Лермонтов - страница 13

стр.

Христина Осиповна, не зная, как отнестись к внезапному прилежанию питомца, то и дело заглядывает через порог, шумно вздыхает, даже произносит вполголоса по-немецки, чтобы успокоить самое себя, что-то вроде благочестивой сентенции: прилежание украшает доброго мальчика.

Всё напрасно. Миша не оборачивается. Он пишет.

Наконец по лестнице подымается бабушка. Она несколько часов подряд не видела внука. Слава Богу, вот он, за столиком. Круглая темноволосая голова и светлый клок надо лбом.

   — Мишынька...

   — Бабушка! Послушайте, что я написал.

Он читает вслух, торопясь, захлёбываясь и уже хмурясь: только что эти же рифмы звучали в нём, как целый оркестр, а сейчас сникают и гаснут. На глазах у него слёзы, лицо обиженное и несчастное.

   — Ах, да что же ты, голубчик мой? Право, переписано красиво, ровно... О чём ты?

   — Ах, ах, — вторит немка, хлопая по бокам ладонями, как всполошённая курица.

А мальчик плачет всё горше, не умея ничего объяснить. Про себя он думает в ожесточении, что никогда больше не станет читать и списывать этих гадких стихов. Он полон к ним вражды, недоверья. Но проходит минута, другая... утешенный ложкой варенья, он ласкается к бабушке и просит привезти ему новые книги, в смутной надежде отыскать в них то, чего недоставало в прежних.

   — Будь по-твоему, дружок, — соглашается бабушка. — На будущей неделе пошлю Абрамку Соколова в Москву для хозяйственных надобностей. Пусть сходит на Поварскую к братцу Дмитрию Алексеевичу[2]. Дам письмо. Ужо отыщут тебе на Кузнецком мосту самые лучшие стихи с картинками!


На следующий день Миша опять сидит над раскрытой тетрадкой. Как все дети, он не может жить ожиданием, ему нужно дело, которое приносит немедленные плоды. Переписывая чужие стихи, он переиначивает их всё чаще и смелее. Стремится найти такую рифмованную строку, которая одним глотком утолит в нём бессознательную жажду. Это и произошло однажды, подобно удару грома. Строка из Бестужева-Марлинского[3] вонзилась внезапно, едва наткнулся взгляд. Канула в него, как камень в колодец.

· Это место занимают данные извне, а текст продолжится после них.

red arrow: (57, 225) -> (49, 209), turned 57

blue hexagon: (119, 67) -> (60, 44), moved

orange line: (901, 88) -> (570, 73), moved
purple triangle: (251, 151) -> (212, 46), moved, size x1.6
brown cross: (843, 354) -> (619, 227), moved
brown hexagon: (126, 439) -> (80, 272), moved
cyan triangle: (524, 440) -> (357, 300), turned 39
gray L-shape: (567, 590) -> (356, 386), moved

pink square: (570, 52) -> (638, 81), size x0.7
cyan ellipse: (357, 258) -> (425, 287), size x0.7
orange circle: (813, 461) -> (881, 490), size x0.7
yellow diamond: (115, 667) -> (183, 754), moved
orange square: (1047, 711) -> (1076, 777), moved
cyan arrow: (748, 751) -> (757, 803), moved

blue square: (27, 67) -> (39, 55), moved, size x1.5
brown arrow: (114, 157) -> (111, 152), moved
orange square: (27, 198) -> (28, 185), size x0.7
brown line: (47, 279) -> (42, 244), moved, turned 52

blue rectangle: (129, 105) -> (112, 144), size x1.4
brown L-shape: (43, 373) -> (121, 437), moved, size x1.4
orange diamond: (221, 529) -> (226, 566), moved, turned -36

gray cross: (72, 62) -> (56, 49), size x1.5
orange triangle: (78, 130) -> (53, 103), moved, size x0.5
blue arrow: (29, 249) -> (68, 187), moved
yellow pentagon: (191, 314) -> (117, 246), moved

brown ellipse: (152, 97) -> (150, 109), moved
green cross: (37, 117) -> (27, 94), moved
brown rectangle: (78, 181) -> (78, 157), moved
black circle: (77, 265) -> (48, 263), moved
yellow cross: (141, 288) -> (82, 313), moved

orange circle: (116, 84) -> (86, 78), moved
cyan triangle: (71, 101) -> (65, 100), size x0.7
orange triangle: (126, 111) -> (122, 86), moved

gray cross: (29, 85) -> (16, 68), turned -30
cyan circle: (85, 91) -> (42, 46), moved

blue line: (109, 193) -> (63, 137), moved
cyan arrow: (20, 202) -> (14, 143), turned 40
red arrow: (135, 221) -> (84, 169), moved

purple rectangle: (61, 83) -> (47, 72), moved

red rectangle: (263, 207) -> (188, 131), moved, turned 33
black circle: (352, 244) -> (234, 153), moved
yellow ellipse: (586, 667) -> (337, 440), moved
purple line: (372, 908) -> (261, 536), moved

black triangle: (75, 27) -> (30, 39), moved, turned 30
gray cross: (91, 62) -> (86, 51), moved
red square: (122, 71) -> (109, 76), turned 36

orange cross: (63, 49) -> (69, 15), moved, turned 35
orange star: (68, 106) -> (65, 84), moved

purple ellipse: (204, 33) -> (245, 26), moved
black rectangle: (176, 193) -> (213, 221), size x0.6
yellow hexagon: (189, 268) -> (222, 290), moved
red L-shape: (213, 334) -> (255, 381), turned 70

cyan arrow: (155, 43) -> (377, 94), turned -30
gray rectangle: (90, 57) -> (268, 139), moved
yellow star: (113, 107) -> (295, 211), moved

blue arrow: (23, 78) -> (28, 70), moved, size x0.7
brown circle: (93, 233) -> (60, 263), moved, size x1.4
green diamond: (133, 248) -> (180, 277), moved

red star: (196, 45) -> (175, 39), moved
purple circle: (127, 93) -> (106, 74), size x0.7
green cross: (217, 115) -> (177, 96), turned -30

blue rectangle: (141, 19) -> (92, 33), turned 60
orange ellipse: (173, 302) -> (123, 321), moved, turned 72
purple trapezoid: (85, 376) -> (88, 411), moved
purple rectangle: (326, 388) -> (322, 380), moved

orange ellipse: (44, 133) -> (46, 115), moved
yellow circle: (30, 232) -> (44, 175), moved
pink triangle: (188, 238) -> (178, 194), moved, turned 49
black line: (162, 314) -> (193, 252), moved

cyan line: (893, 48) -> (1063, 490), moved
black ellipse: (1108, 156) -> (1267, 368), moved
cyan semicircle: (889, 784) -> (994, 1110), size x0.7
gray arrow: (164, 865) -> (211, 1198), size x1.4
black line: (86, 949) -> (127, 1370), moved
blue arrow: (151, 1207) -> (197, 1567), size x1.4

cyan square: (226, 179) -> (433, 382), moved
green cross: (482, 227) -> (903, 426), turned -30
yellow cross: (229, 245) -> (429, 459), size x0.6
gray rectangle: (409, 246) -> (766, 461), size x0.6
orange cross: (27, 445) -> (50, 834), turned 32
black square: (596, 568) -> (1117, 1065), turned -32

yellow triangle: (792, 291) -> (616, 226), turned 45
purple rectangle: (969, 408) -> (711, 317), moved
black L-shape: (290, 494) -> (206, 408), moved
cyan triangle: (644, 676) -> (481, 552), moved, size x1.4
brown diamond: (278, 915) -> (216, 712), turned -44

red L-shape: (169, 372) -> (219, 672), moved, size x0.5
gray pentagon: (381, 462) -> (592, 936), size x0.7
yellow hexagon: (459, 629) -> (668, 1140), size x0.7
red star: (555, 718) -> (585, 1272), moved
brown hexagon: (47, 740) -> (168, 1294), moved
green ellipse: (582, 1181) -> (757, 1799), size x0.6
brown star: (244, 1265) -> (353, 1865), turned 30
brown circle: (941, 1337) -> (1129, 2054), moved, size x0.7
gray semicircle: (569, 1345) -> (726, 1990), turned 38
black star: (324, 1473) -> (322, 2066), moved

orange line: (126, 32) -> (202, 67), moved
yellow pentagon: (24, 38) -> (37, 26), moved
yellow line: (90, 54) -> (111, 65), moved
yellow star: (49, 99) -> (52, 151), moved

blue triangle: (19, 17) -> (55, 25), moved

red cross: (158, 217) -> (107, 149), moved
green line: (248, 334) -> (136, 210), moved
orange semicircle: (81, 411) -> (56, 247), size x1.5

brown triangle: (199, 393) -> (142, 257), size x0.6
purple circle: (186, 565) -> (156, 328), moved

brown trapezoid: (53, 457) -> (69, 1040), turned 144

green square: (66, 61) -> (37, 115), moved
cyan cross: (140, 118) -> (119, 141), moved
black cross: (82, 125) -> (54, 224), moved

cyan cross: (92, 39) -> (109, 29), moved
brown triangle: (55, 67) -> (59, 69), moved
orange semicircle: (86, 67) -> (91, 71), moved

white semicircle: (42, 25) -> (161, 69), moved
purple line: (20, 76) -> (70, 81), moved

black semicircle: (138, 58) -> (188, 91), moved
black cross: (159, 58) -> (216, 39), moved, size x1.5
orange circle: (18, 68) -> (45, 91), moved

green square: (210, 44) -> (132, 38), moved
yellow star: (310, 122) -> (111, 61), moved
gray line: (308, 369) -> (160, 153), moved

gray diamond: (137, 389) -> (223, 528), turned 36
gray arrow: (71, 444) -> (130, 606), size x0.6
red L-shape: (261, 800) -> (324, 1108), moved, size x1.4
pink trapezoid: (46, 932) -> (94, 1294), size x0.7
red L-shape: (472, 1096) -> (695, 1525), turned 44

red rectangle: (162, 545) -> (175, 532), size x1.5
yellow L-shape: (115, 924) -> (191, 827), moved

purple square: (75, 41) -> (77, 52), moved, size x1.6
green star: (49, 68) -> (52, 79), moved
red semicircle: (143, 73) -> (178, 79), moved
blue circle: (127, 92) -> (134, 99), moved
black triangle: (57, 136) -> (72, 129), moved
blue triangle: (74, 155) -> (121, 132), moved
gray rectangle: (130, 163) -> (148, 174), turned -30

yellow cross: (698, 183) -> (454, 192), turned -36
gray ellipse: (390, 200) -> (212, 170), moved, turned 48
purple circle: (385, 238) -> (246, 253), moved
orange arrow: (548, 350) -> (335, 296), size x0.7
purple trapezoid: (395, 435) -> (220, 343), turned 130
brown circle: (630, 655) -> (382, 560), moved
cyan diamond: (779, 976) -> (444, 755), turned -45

Без плеска. Иногда казалось, что она всё ещё летит, не достигая дна. Да и есть ли дно у души?..


...Белеет парус одинокий...

Он помнит, как захватило дыхание. Испытал нечто похожее на удар по сердцу. На пророческую весть издалека. На опалённость неземной любовью... Ах, да что сравнения?! Всю полноту жажды жизни, всю боль прощанья с нею пережил он в этот миг.


Белеет парус одинокий...

Бедняга Марлинский! Ведь он читал его поэму, как слепой:


...То видим, то опять смываем,
Ловец плывёт на челноке
Белеет парус одинокий,
Как лебединое крыло,
И грустен путник ясноокий;
У ног колчан, в руке весло...

Водил глазами, но не ощущал строк. А они толкались, громоздились и давно бы уже задавили собою ту единственную, если бы Лермонтов не держал её на дрожащих ладонях, у трепетных губ, будто глоток воды посреди пустыни.


Белеет парус одинокий!

Но всё это случилось гораздо позднее, когда его детские и отроческие годы уже миновали.

Впрочем, лермонтовский возраст — явление совершенно особое, поразительное, не совпадающее ни с кем и ни с чем. Не погрешим против истины, приняв как данность: если есть чудо в русской литературе, то это Лермонтов!

Осмелимся и на дерзостную вольность, бросим взгляд на это чудо из сегодняшнего дня.

Словно гигантский метроном отсчитывал над ним дни, часы и минуты во всё убыстряющемся темпе. С шестнадцати до двадцати семи неполных лет он прожил колоссальную по возможностям и великую по свершениям жизнь. Так и не успев, кажется, полюбить по-настоящему никакую женщину, он оставил пример редкого однолюбия — в мысли и поэзии.

Бесполезно искать истоки грандиозности духа поэта в натуре порывистого, желчного, но малопредприимчивого отца. Энергии Юрия Петровича хватило лишь на выгодную женитьбу. Воспользоваться её плодами он уже не умел.

Юная мать скользнула по жизни сына бледным пятнышком. Проживи она до старости, едва ли запомнилось большее: тоскливая песенка вполголоса, покорное увядание души. И Марья Михайловна исчерпала жизненные силы в одном-единственном желании — отдать себя отставному офицеру из тульского захолустья, который делил родительский кров с целым выводком сестёр-бесприданниц.